The carnies transformed the empty field in front of the Ferris Wheel into rows of rainbow-coloured pavilions. The amusement rides sprang tentacle-arms strung with flashing lights. Lairy signboards shouted names like The Octopus, The Hurricane and Sky Screamer.
Two days before the Show opened, the food vans arrived. Their generators cranked to life and the smell of chip fat and popcorn hung in the air. V8’s pulled horse floats up our street. Prized cows and sheep jostled against yard railings. The reek of so much animal effluvia gave me a runny nose and watery eyes.
At home, I roped off our front verge with a makeshift fence.

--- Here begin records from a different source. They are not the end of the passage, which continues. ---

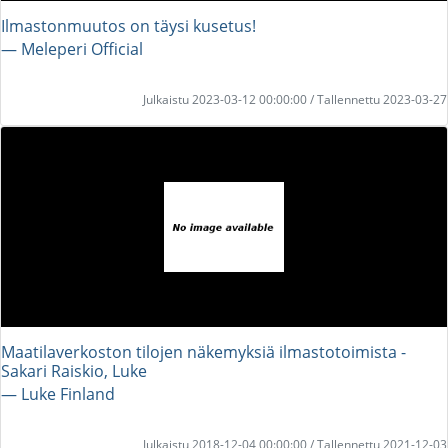
Ilmastonmuutos on täysi kusetus!
― Meleperi Official
Julkaistu 2023-03-12 00:00:00 / Tallennettu 2023-03-27
Maatilaverkoston tilojen näkemyksiä ilmastotoimista -
Sakari Raiskio, Luke
― Luke Finland
Julkaistu 2018-12-04 00:00:00 / Tallennettu 2021-12-03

I painted a parking sign with a big arrow: “CHEAP SHOW PARKING!! ONLY $5.”
The morning before the Show opened, I rode my bike around the neighbourhood making nonchalant inquiries about what my competitors would be charging. Then I sped home and rustled up a new sign: “ALL DAY PARKING ONLY $4.50.” Underneath I scrawled my new slogan: DON’T BLOW YOUR DOUGH BEFORE U GET TO THE SHOW.
“Wish I’d thought of that one!” said Mr Wheeler, the veteran, as he roped off his own verge.
Then he undercut me and slashed his parking rate to $4. After that, I couldn’t even look at him.
On opening day, the first carfuls of show-goers cruised by at 8am and our verge was seven-cars full by nine. I admired the guy opposite inviting scores of cars into his bare backyard, parking them in rows all the way to his back door. I figured he was making $150 a day.
Day and night, the shrill screams of teenage girls aboard the scariest rides would puncture the air. Those screams, pitched between exhilaration and terror, became the soundtrack to our lives during Show Week.
On the rare warm evenings, I’d lean a stepladder against the gutter and climb onto our roof to watch the fireworks. I never tired of the fizz and crackle as the night exploded with stars.
But I soon got bored with my parking business. I’d wake early to discover three cheeky buggers had already snuck their cars under my rope fence and parked for free. Four feet apart.
Thirty-six years later, the showground hasn’t changed much. People still hire out their verges, the hospital’s still open, but Graylands as a suburb is long gone. My teenage home now sits in the re-named “Mount Claremont.” For $700k, you could probably buy it.